Rate of flow of heat through a cylindrical rod is ' \(\mathrm{H}_1\) '. The temperature at the ends of the rod are ' \(T_1\) ' and ' \(T_2\) '. If all the dimensions of the rod become double and the temperature difference remains the same, the rate of flow of heat becomes ' \(\mathrm{H}_2\) '. Then

Let \(l_1\) be the initial length of the rod and \(\mathrm{r}_1\) be the radius of the rod.
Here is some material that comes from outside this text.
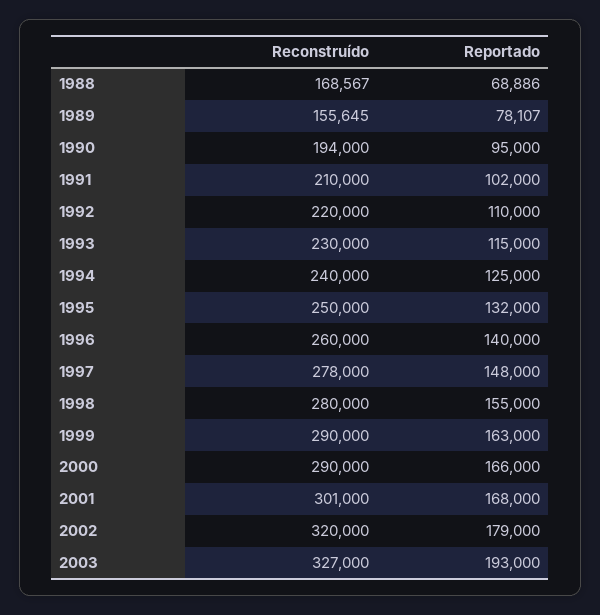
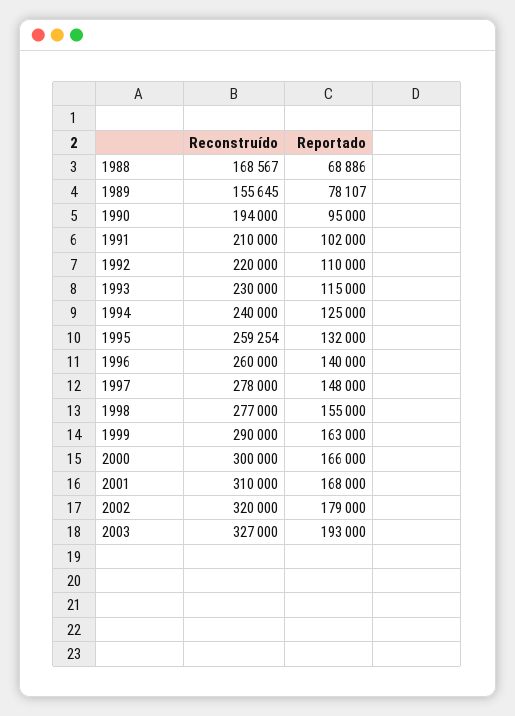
Reconstruído, 1995: 250000 -> 259254
Reconstruído, 1998: 280000 -> 277000
Reconstruído, 2000: 290000 -> 300000
Reconstruído, 2001: 301000 -> 310000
Then.
\(\mathrm{H}_1=\frac{\mathrm{kA}_1\left(\mathrm{~T}_2-\mathrm{T}_1\right)}{l_1}\)
After doubling the dimensions,
\(\mathrm{H}_2=\frac{\mathrm{kA}_2 \cdot\left(\mathrm{~T}_2-\mathrm{T}_1\right)}{l_2}\)
\(\begin{array}{ll}\therefore \quad & \frac{\mathrm{H}_2}{\mathrm{H}_1}=\frac{\mathrm{A}_2}{\mathrm{~A}_1} \times \frac{l_1}{l_2} \\ & \text { If } \mathrm{r}_2=2 \mathrm{r}_1, \text { then } \mathrm{A}_2=4 \mathrm{~A}_1 \\ & \text { Also, } l_2=2 l_1 \\ \therefore \quad & \frac{\mathrm{H}_2}{\mathrm{H}_1}=4 \times \frac{1}{2}=2 \\ \therefore \quad & \mathrm{H}_2=2 \mathrm{H}_1\end{array}\)